A aranha deixava seu canto escuro na
parede, atrás da caixa de força, e vinha bailar diante dos meus olhos. Por que
bailas, dona aranha? Não sabes que a dança me deixa tonto? Queres troçar de
mim? Ou não queres nada?
A aranha não respondia. Só bailava,
daqui ali, dali aqui, de manhã cedo, logo depois do almoço, na tardezinha que
lá fora engendrava um lusco-fusco.
Quando tudo começou, pensei que seria
capaz de não tomar conhecimento. Agora rio. Como sou idiota. Por acaso há algo
neste mundo que eu não queira saber? Sou o mais curioso dos curiosos das
aranhas e de qualquer outro bicho que exista neste mundo.

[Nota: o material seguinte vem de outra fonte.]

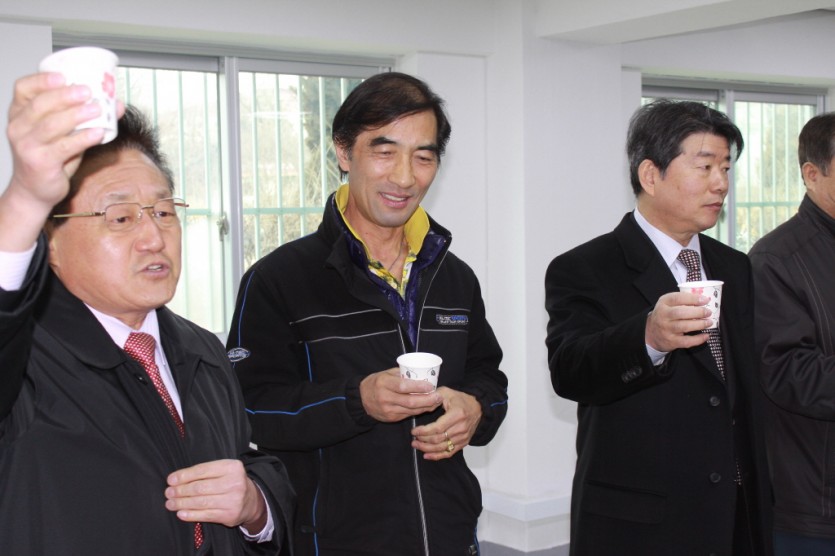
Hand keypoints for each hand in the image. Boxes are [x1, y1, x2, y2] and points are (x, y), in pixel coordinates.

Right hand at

Então fingi. Ó santa mãe, como fingi.
Olhava para o outro lado. Fazia que não era comigo. Saía, esperando que ela não
estivesse mais lá quando eu voltasse. Fechava os olhos, tornava a abrir. Até
rezar rezei.
A aranha não me dava paz.
Hoje cedo cheguei, vi a aranha
bailando na parede, minha parede, à minha frente, decidi acabar com a
brincadeira. Taquei-lhe um, dois, três jatos decididos de Raid. (Na embalagem
está escrito "Mata Moscas e Mosquitos", assim, em maiúsculas e
minúsculas. Aranhas não estão incluídas. Talvez não deva matar aranhas.)
Agora a aranha jaz morta na minha
parede, miseravelmente pendurada na teia que todas as manhãs armava e rearmava.

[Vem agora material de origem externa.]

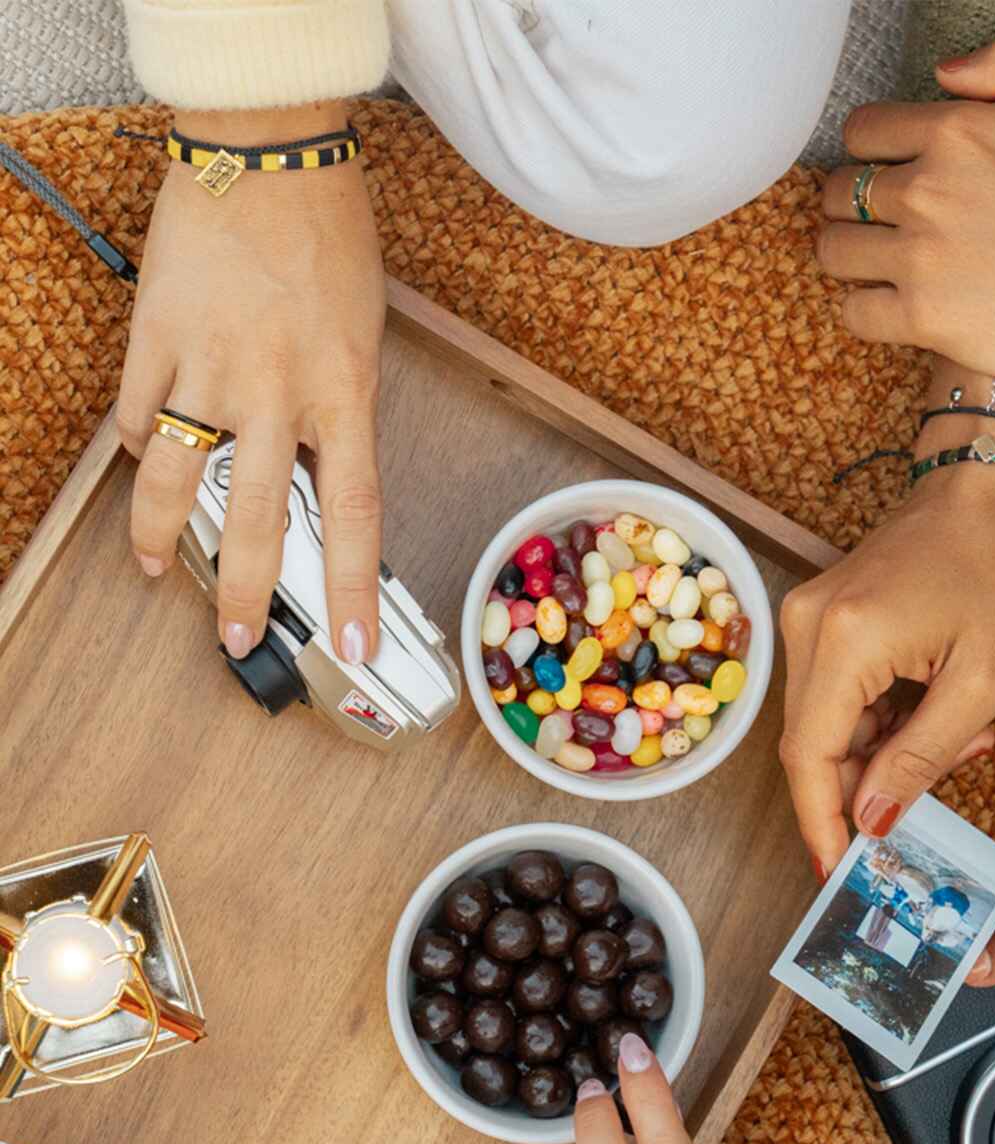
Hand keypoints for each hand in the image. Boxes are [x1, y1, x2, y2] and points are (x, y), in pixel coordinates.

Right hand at [116, 101, 386, 665]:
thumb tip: (313, 474)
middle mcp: (278, 392)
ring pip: (178, 480)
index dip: (356, 592)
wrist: (268, 151)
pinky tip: (146, 462)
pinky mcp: (155, 338)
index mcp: (345, 394)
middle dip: (249, 593)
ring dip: (163, 535)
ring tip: (158, 568)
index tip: (356, 648)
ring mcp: (210, 367)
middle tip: (238, 638)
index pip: (355, 517)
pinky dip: (140, 446)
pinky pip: (138, 416)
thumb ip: (339, 410)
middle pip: (261, 521)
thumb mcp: (362, 338)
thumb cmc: (328, 237)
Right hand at [780, 452, 994, 872]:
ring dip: (883, 754)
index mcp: (842, 642)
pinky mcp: (821, 617)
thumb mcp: (981, 681)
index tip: (840, 875)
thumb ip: (921, 758)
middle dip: (868, 789)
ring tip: (962, 744)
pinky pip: (836, 695)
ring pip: (826, 725)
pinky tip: (937, 717)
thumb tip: (871, 821)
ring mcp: (807, 618)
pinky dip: (881, 722)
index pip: (808, 759)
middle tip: (933, 805)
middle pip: (813, 746)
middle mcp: (805, 628)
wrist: (988, 485)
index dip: (821, 824)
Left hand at [817, 30, 994, 396]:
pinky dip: (862, 309)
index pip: (863, 131)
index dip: (868, 149)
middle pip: (840, 191)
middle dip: (850, 201)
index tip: (885, 169)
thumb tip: (946, 75)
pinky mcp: (925, 318)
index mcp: (957, 131)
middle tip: (877, 221)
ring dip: (847, 254)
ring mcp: (921, 257)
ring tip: (875, 264)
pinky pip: (856, 313)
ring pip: (836, 250)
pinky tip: (888, 307)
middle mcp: (928, 189)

As mil pernas estão recolhidas. Às vezes uma ou outra se estende e se recolhe
num espasmo, balançando a teia.
Me diz uma coisa, dona aranha.
Armavas tua teia para apanhar insetos ou não havia insetos apropriados à tua
teia?
(Esquece a pergunta. Não quero saber.
Nem da tua teia nem de nada.)
(E estás morta. Não me interessam
respostas de aranhas mortas.)
Se eu fosse o Veríssimo, poderia dar
a esta história uma conclusão de fábula, introduzindo nela um distraído
pernilongo que acabava enredado na teia da aranha morta. Seria um fim
intrigante. Imagine você quantas "morais" poderíamos extrair duma
coisa dessas.
Mas não sou o Veríssimo. Não gosto da
ligeireza esperta do Veríssimo. Na minha história não apareceu pernilongo
nenhum. A aranha simplesmente ficou lá pendurada a troco de nada.